Both Rasste and Wataschka agreed that Bulgarians could never trust Muslims— “We have seen Islam at its worst. Some people may be too modern to understand how dangerous it can be”—, illustrating the salience of this aspect of national identity (Rasste and Wataschka, 2016). It was clear both Rasste and Wataschka directly correlated the presence of Muslim refugees with negative economic circumstances for Bulgarian citizens, and the frustration of Bulgarians are leading more people to the far-right, “arousing the instinct of self” (Rasste and Wataschka, 2016).
In an early 2016 domestic poll of public opinion, 1,000 Bulgarians were asked questions regarding their feelings towards refugees. The poll found that, “three in five Bulgarians think that refugees are threatening the country’s national security” (Sofia News Agency, 2016). 46.5% of the respondents stated that the EU must not help refugees. From that group of people, “18.8% of the respondents reply that the reason is the presence of terrorists among refugees; 16.7% say that Bulgaria cannot cater for its own people due to the poor shape of the economy, while 6.9% see refugees as a threat to the economy and the social safety network of the EU” (Sofia News Agency, 2016). Negative attitudes towards refugees were often attributed to identity, as the roughly 53% of 1,000 respondents who said they were afraid of refugees, 34.1% believe that refugees are a threat because of their religion, 23.6% are afraid of the ethnic origin of the refugees, while 4.6% plainly say that they hate foreigners” (Sofia News Agency, 2016).

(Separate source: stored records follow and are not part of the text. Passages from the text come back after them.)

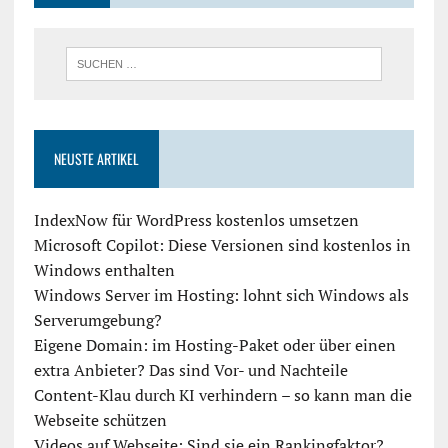
NEUSTE ARTIKEL
IndexNow für WordPress kostenlos umsetzen
Microsoft Copilot: Diese Versionen sind kostenlos in
Windows enthalten
Windows Server im Hosting: lohnt sich Windows als
Serverumgebung?
Eigene Domain: im Hosting-Paket oder über einen
extra Anbieter? Das sind Vor- und Nachteile
Content-Klau durch KI verhindern – so kann man die
Webseite schützen
Videos auf Webseite: Sind sie ein Rankingfaktor?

Overall, the Bulgarian government has done everything in its power to discourage refugees from seeking asylum within Bulgaria and stopping refugees from passing through illegally. Bulgaria was one of the first countries to close its borders in late 2015, as refugees were arriving from both Turkey and Greece. Because of this decision to close the borders, “the rates of illegal migration through Bulgaria are relatively low, the impact of refugee crisis on Bulgarian society at this stage being primarily in political and psychological terms, while the actual pressure, including that which is economic and social, remains relatively low in comparison with a number of other European states, especially those from South and South-East Europe” (Kyuchukov, 2016). Anti-refugee sentiment appears to be relatively contained to a small percentage of Bulgarian citizens, yet the government allows them to be outspoken about their opinions in the media as a way of influencing others and warning refugees to stay away. “In an Arabic language ‘Refugee Handbook,’ Bulgaria ranks first among countries asylum seekers should avoid. Refugees say xenophobia and Islamophobia are widespread and that they try to skirt around the country” (Andreev and Vaksberg, 2015).